La réforme de la Champions League tuera les championnats nationaux

La Ligue des Champions vous a fait rêver cette année ? Profitez car l'UEFA prévoit de fermer ses frontières, laissant les gros se manger entre eux et les petits ramasser les miettes.

©Belga

Ce mercredi, quelques heures après la folie d’Anfield et juste avant celle d’Amsterdam, l’UEFA présentait son projet de réforme de la Ligue des Champions. Une réforme prévue pour 2024 qui fait déjà largement débat. Principalement parce qu’il est d’ores et déjà acté qu’elle fera la part belle aux mastodontes européens. Si ce projet est dans les cartons depuis plusieurs années, sa présentation tombe clairement au mauvais moment. Alors que depuis quelques années, la Ligue des Champions végétait dans un cynique élitisme et ne nous offrait plus de réels frissons, on accueillait le vent frais de cette saison avec une larme à l’œil. Mais l’UEFA a tout cassé. Concrètement, l’association propose quatre groupes de huit équipes. Une première modification qui fera passer le nombre de matchs en Champions League de 96 à… 224. Une aberration alors que la plupart des clubs et des ligues se plaignent déjà de calendriers surchargés.

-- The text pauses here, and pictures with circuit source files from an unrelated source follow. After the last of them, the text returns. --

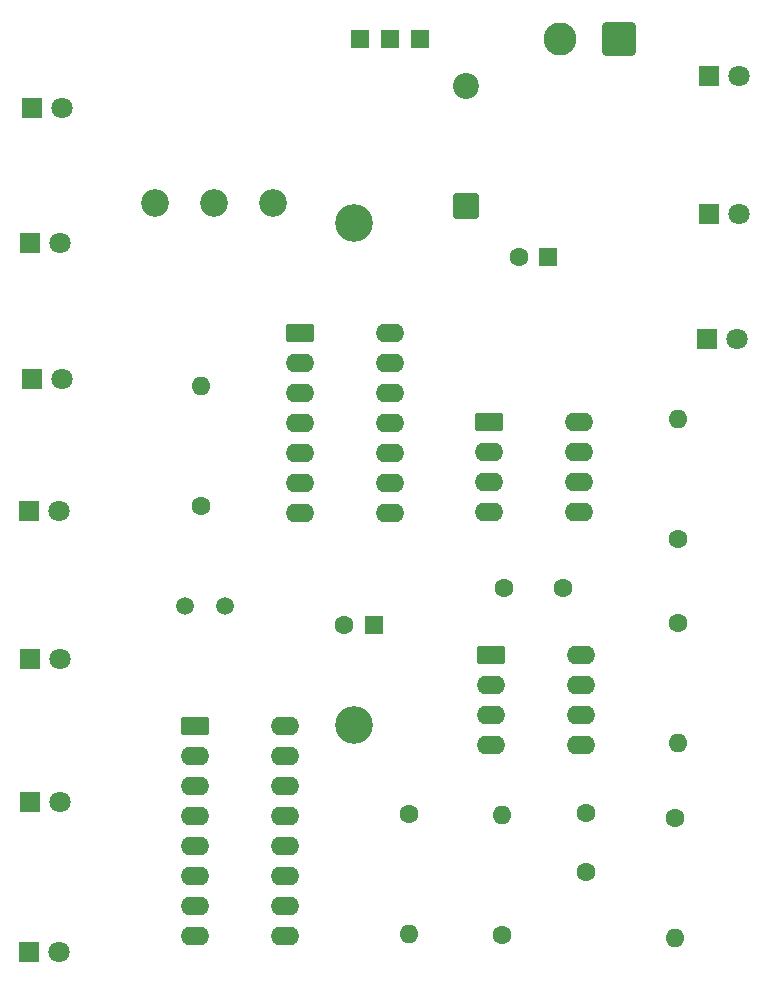
<source format=gbr>
%TF.GenerationSoftware,KiCad,Pcbnew,9.0.2*%
%TF.CreationDate,2025-06-20T16:00:47-04:00*%
%TF.ProjectId,proj02-g05,70726f6a-3032-42d6-9730-352e6b696361,rev?*%
%TF.SameCoordinates,Original*%
%TF.FileFunction,Soldermask,Bot*%
%TF.FilePolarity,Negative*%
%FSLAX46Y46*%
G04 Gerber Fmt 4.6, Leading zero omitted, Abs format (unit mm)*
G04 Created by KiCad (PCBNEW 9.0.2) date 2025-06-20 16:00:47*
%MOMM*%
%LPD*%
G01*
G04 APERTURE LIST*
G04 Aperture macros list*
%AMRoundRect*
0 Rectangle with rounded corners*
0 $1 Rounding radius*
0 $2 $3 $4 $5 $6 $7 $8 $9 X,Y pos of 4 corners*
0 Add a 4 corners polygon primitive as box body*
4,1,4,$2,$3,$4,$5,$6,$7,$8,$9,$2,$3,0*
0 Add four circle primitives for the rounded corners*
1,1,$1+$1,$2,$3*
1,1,$1+$1,$4,$5*
1,1,$1+$1,$6,$7*
1,1,$1+$1,$8,$9*
0 Add four rect primitives between the rounded corners*
20,1,$1+$1,$2,$3,$4,$5,0*
20,1,$1+$1,$4,$5,$6,$7,0*
20,1,$1+$1,$6,$7,$8,$9,0*
20,1,$1+$1,$8,$9,$2,$3,0*%
G04 Aperture macros list end*
%ADD10C,3.200000*%
%ADD11R,1.800000X1.800000*%
%ADD12C,1.800000*%
%ADD13C,1.600000*%
%ADD14O,1.600000X1.600000*%
%ADD15RoundRect,0.250001X1.149999X1.149999X-1.149999X1.149999X-1.149999X-1.149999X1.149999X-1.149999X0*%
%ADD16C,2.800000*%
%ADD17RoundRect,0.250000X-0.950000X-0.550000X0.950000X-0.550000X0.950000X0.550000X-0.950000X0.550000X0*%
%ADD18O,2.400000X1.600000*%
%ADD19C,1.500000*%
%ADD20R,1.600000X1.600000*%
%ADD21C,2.340000*%
%ADD22R,1.500000X1.500000*%
%ADD23RoundRect,0.249999X0.850001X-0.850001X0.850001X0.850001X-0.850001X0.850001X-0.850001X-0.850001X0*%
%ADD24C,2.200000*%
G04 APERTURE END LIST*
D10*
%TO.C,H1*%
X50000000Y-48500000D03*
%TD*%
D11*
%TO.C,D4*%
X22510000Y-72900000D03*
D12*
X25050000Y-72900000D03*
%TD*%
D13*
%TO.C,R4*%
X77457620Y-82380000D03*
D14*
X77457620Y-92540000D03*
%TD*%
D15*
%TO.C,J1*%
X72500000Y-33000000D03*
D16*
X67500000Y-33000000D03*
%TD*%
D17*
%TO.C,U4*%
X61647620Y-85150000D03*
D18*
X61647620Y-87690000D03*
X61647620Y-90230000D03*
X61647620Y-92770000D03*
X69267620Y-92770000D03*
X69267620Y-90230000D03*
X69267620Y-87690000D03*
X69267620Y-85150000D03*
%TD*%
D19*
%TO.C,R1*%
X35717620Y-81000000D03*
X39117620Y-81000000D03*
%TD*%
D13*
%TO.C,R6*%
X54667620Y-98570000D03*
D14*
X54667620Y-108730000D03*
%TD*%
D11*
%TO.C,D3*%
X22600000Y-85450000D03*
D12*
X25140000Y-85450000D03*
%TD*%
D17*
%TO.C,U1*%
X61447620Y-65400000D03*
D18*
X61447620Y-67940000D03*
X61447620Y-70480000D03*
X61447620Y-73020000D03*
X69067620Y-73020000D03*
X69067620Y-70480000D03*
X69067620Y-67940000D03*
X69067620Y-65400000D03*
%TD*%
D11*
%TO.C,D8*%
X80075000Y-36100000D03*
D12*
X82615000Y-36100000D03*
%TD*%
D13*
%TO.C,R5*%
X77207620Y-98880000D03*
D14*
X77207620Y-109040000D03*
%TD*%
D11*
%TO.C,D10*%
X79900000Y-58400000D03*
D12*
X82440000Y-58400000D03*
%TD*%
D20*
%TO.C,C2*%
X66500000Y-51400000D03*
D13*
X64000000Y-51400000D03*
%TD*%
D17*
%TO.C,U2*%
X45467620Y-57870000D03*
D18*
X45467620Y-60410000D03*
X45467620Y-62950000D03*
X45467620Y-65490000D03*
X45467620Y-68030000D03*
X45467620Y-70570000D03*
X45467620Y-73110000D03*
X53087620Y-73110000D03*
X53087620Y-70570000D03*
X53087620Y-68030000D03*
X53087620Y-65490000D03*
X53087620Y-62950000D03*
X53087620Y-60410000D03*
X53087620Y-57870000D03*
%TD*%
D11*
%TO.C,D2*%
X22625000Y-97550000D03*
D12*
X25165000Y-97550000D03*
%TD*%
D13*
%TO.C,C4*%
X69707620Y-98460000D03*
X69707620Y-103460000D03*
%TD*%
D11*
%TO.C,D5*%
X22760000Y-61750000D03*
D12*
X25300000Y-61750000D03*
%TD*%
D10*
%TO.C,H2*%
X50000000Y-91000000D03*
%TD*%
D11*
%TO.C,D1*%
X22510000Y-110250000D03*
D12*
X25050000Y-110250000D03*
%TD*%
D21*
%TO.C,RV1*%
X43150000Y-46850000D03*
X38150000Y-46850000D03*
X33150000Y-46850000D03*
%TD*%
D13*
%TO.C,R2*%
X37067620Y-72510000D03*
D14*
X37067620Y-62350000D03*
%TD*%
D22*
%TO.C,SW1*%
X55580000Y-33000000D03*
X53040000Y-33000000D03*
X50500000Y-33000000D03*
%TD*%
D13*
%TO.C,C1*%
X67707620Y-79460000D03*
X62707620Y-79460000D03*
%TD*%
D11*
%TO.C,D7*%
X22760000Y-38800000D03*
D12*
X25300000Y-38800000D03*
%TD*%
D17*
%TO.C,U3*%
X36597620Y-91110000D03*
D18*
X36597620Y-93650000D03*
X36597620Y-96190000D03*
X36597620Y-98730000D03*
X36597620Y-101270000D03*
X36597620Y-103810000D03*
X36597620Y-106350000D03*
X36597620Y-108890000D03*
X44217620Y-108890000D03*
X44217620Y-106350000D03*
X44217620Y-103810000D03*
X44217620Y-101270000D03*
X44217620Y-98730000D03*
X44217620Y-96190000D03*
X44217620Y-93650000D03*
X44217620Y-91110000D03*
%TD*%
D13*
%TO.C,R7*%
X62550000Y-108780000D03*
D14*
X62550000Y-98620000D03*
%TD*%
D11*
%TO.C,D9*%
X80110000Y-47750000D03*
D12*
X82650000Y-47750000D03*
%TD*%
D11*
%TO.C,D6*%
X22610000Y-50200000D03*
D12*
X25150000Y-50200000D03*
%TD*%
D23*
%TO.C,D12*%
X59500000Y-47080000D03*
D24*
X59500000Y-36920000D03*
%TD*%
D13*
%TO.C,R3*%
X77457620Y-75290000D03*
D14*
X77457620Y-65130000D03*
%TD*%
D20*
%TO.C,C3*%
X51700000Y-82550000D03*
D13*
X49200000Y-82550000D03*
%TD*%
M02*

</source>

Autre pierre d’achoppement, l’attribution des places. Les six premiers de chaque poule seraient assurés de participer à l’édition de l’année suivante, rejoints par les quatre demi-finalistes de l’Europa League. Il restera donc quatre places à attribuer, réparties entre les représentants des nations du sub-top : Portugal, Russie, Pays-Bas, Suisse, Belgique, Turquie… Des pays de foot qui se battront donc pour les miettes. On n’a pas encore beaucoup d’infos sur les différentes phases à élimination directe mais le système aux allures de promotions/relégations suffit pour faire craindre un espace VIP auquel nos clubs belges, mais également l’Ajax, le PSV ou Porto ne pourront que très difficilement prétendre. Les présidents de clubs français rappellent que si l’on transposait ce nouveau système à l’actuelle saison, Lille, deuxième, n’irait pas en Champions League, au contraire de Monaco, juste au-dessus de la zone rouge mais surfant sur ces dernières bonnes saisons.

Ligues dévaluées

Le bénéfice de tout cela ? Financier, évidemment. Et encore, pas pour tout le monde. Si l’UEFA a accepté de rogner sur les matchs européens le week-end, sa nouvelle compétition dévaluera grandement l’attrait des compétitions nationales. La Ligue 1 française s’est notamment déjà rebellée. Dans l’Hexagone, seul le PSG voit le projet d’un bon œil… Les autres clubs refusent de devoir affronter l’équipe B de Parisiens concentrés sur leurs 14 matchs européens. Et qui dit dévaluation dit diminution des droits TV. Le combat est donc également mené par la Premier League et la Liga, pourtant assurées de placer au moins quatre représentants dans cette nouvelle Ligue des Champions.

Soyons clairs, sur le plan sportif, cette réforme serait un véritable scandale et la Ligue des Champions devrait changer de nom tant le nombre de vrais champions sera dérisoire. La LdC ressemble déjà suffisamment à un yacht prêt à accueillir une poignée de privilégiés et si cette formidable année avait pu nous le faire momentanément oublier, l’UEFA s’est chargée de nous le rappeler. On ne comprend pas comment ses responsables peuvent imaginer une réforme allant à ce point à contre-courant de l’essence même du sport le plus populaire du monde.

La certitude du sport

Pleine de défauts, la Champions League a prouvé ces derniers mois qu’elle avait encore quelques atouts à faire valoir. Une édition faite d’exploits et de miracles qui a connu cette semaine son apogée. Depuis les huitièmes, les amoureux du foot n’ont cessé de tachycarder, jusqu’à être totalement certains, à dix minutes de la fin d’Ajax-Tottenham, que le score n’allait pas rester 2-2.

Rarement, voire jamais, dans l’histoire du foot le ballon a tourné aussi peu rond, pour le plus grand plaisir des fans. Même les supporters ajacides atterrés par la cruauté du dénouement final se souviendront toute leur vie de ces quelques semaines de démence. Un timing en faveur des détracteurs de la réforme, qui doivent y voir une chance de faire entendre leur voix. Avec ce nouveau système, on imagine mal un club comme l’Ajax survivre à une saison européenne aussi éprouvante et dont les probabilités d’exploits se dilueront dans le nombre énorme de rencontres. Avec sa réforme, c’est toute la glorieuse incertitude du sport que veut piétiner l’UEFA, chaussée des crampons des plus gros clubs du continent.